From: Martin Duerst <duerst@it.aoyama.ac.jp>
Date: Wed, 15 Mar 2006 13:31:00 +0900
To: "Richard Ishida" <ishida@w3.org>, "'Eric Prud'hommeaux'" <eric@w3.org>
Cc: "'Felix Sasaki'" <fsasaki@w3.org>, <public-i18n-core@w3.org>
Message-Id: <6.0.0.20.2.20060315131747.08b51b50@localhost>

At 23:29 06/03/14, Richard Ishida wrote:
 >
 >This is from a very quick scan...
 >
 >> A SPARQL query string is a Unicode character string (c.f.
 >> section 6.1 String concepts of [CHARMOD]) in the language
 >> defined by the following grammar, starting with the Query
 >> production. For compatibility with future versions of
 >> Unicode, the characters in this string may include unassigned
 >
 >s/include unassigned/in future include currently unassigned/

The full sentence would now read:

 >>>>
For compatibility with future versions of
Unicode, the characters in this string may in future include
currently unassigned  Unicode codepoints.
 >>>>

This doesn't clearly distinguish between what the grammar requires
for conformance (any unassigned codepoint is is okay, NOW), and what
may be desirable (you better don't include unassigned stuff, because
it just doesn't make any sense).

Some implementers might think that they have to check that currently
unassigned codepoints are currently not used, but that's exactly
what we want to avoid, in order to stay open and be able to use
future Unicode versions without having to upgrade the infrastructure.

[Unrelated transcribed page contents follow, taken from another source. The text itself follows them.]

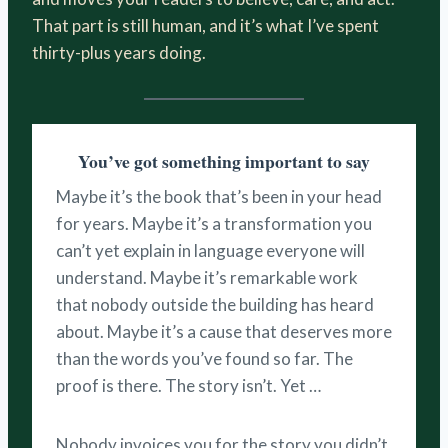
That part is still human, and it’s what I’ve spent
thirty-plus years doing.
You’ve got something important to say
Maybe it’s the book that’s been in your head
for years. Maybe it’s a transformation you
can’t yet explain in language everyone will
understand. Maybe it’s remarkable work
that nobody outside the building has heard
about. Maybe it’s a cause that deserves more
than the words you’ve found so far. The
proof is there. The story isn’t. Yet …
Nobody invoices you for the story you didn’t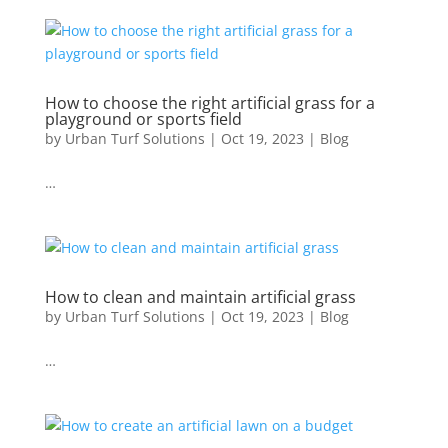
How to choose the right artificial grass for a
playground or sports field
by
Urban Turf Solutions
|
Oct 19, 2023
|
Blog
…
How to clean and maintain artificial grass
by
Urban Turf Solutions
|
Oct 19, 2023
|
Blog
…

 >> Unicode codepoints (see Identifier and Pattern Syntax [UNIID]
 >> section 4 Pattern Syntax). For productions with excluded
 >> character classes (for example "[^<>'{}|^`]"), the characters
 >> are excluded from the range #x00 - #x10FFFF.
 >
 >If you are going to reduce U+0000 to U+00, maybe we should go the whole hog
 >and say U+0.

In case of the U+ notation, always use at least four digits, as defined
in the Unicode spec. But for the case above, #x0 - #x10FFFF is best.
The XML spec itself uses #x0, as in:

 >>>>
The characters to be escaped are the control characters #x0 to #x1F
and #x7F (most of which cannot appear in XML),...
 >>>>

Regards,    Martin.

Received on Wednesday, 15 March 2006 04:56:00 UTC